[imagesource: Ed Jones / Getty Images]
Kim Jong-Un loves a spot of horse riding.
Just look at him tearing around on horseback in North Korea’s latest propaganda film, The Great Year Of Victory, 2021.
It’s just nice to see him happy, you know, after he’s sacrificed so much for his people.
To take on one of the world’s most repressive regimes you have to have some serious cojones, and an American hacker who goes by P4x clearly does.
He’s the focus of a great WIRED story titled ‘North Korea Hacked Him. So He Took Down Its Internet’. It deals with how he’s taken his revenge on North Korean spies who hacked him just over a year ago:
P4x was just one victim of a hacking campaign that targeted Western security researchers with the apparent aim of stealing their hacking tools and details about software vulnerabilities. He says he managed to prevent those hackers from swiping anything of value from him. But he nonetheless felt deeply unnerved by state-sponsored hackers targeting him personally—and by the lack of any visible response from the US government.

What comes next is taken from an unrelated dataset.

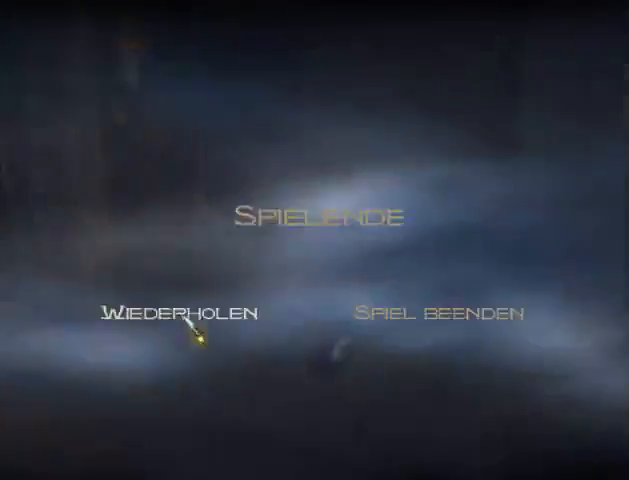
{"buttons": [], "left_stick": "center", "right_stick": "center", "events": [[400, "left_stick", "center"]]}
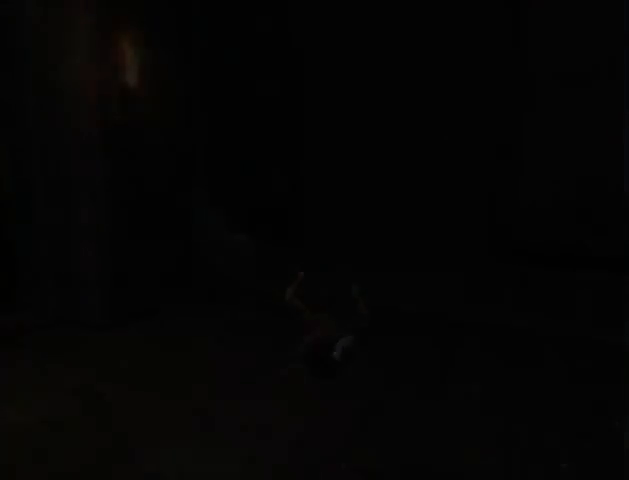
{"buttons": [], "left_stick": "down-left", "right_stick": "center", "events": [[300, "left_stick", "down-left"]]}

He waited, and waited, but there was no show of strength from his government.
North Korean cybercriminals have targeted South Africa before. I imagine our response was similar.
Eventually, P4x grew resentful and decided to take matters into his own hands:
“It felt like the right thing to do here. If they don’t see we have teeth, it’s just going to keep coming,” says the hacker…
P4x says he’s found numerous known but unpatched vulnerabilities in North Korean systems that have allowed him to singlehandedly launch “denial-of-service” attacks on the servers and routers the country’s few internet-connected networks depend on.
His success has been easy enough to spot, given that North Korea only operates a few dozen websites. Across a number of days, almost all of them dropped offline at different times.
These include the national airline carrier Air Koryo as well as Naenara, a site that operates as the official portal for Kim Jong-un’s government.
At one stage, he even paralysed at least one of the country’s key central routers, essentially cutting them off digitally from the rest of the world.
Given North Korea’s recent missile testing it was assumed that a foreign government may have used hackers to send a message.
Here comes a passage sure to enforce stereotypes:
In fact, it was the work of one American man in a T-shirt, pajama pants, and slippers, sitting in his living room night after night, watching Alien movies and eating spicy corn snacks—and periodically walking over to his home office to check on the progress of the programs he was running to disrupt the internet of an entire country.
You can read the in-depth technical stuff regarding his hacking prowess here.
In the end, P4x says, “I just want to prove a point. I want that point to be very squarely proven before I stop.”
Now that this is out in the open, North Korea’s response will be very interesting.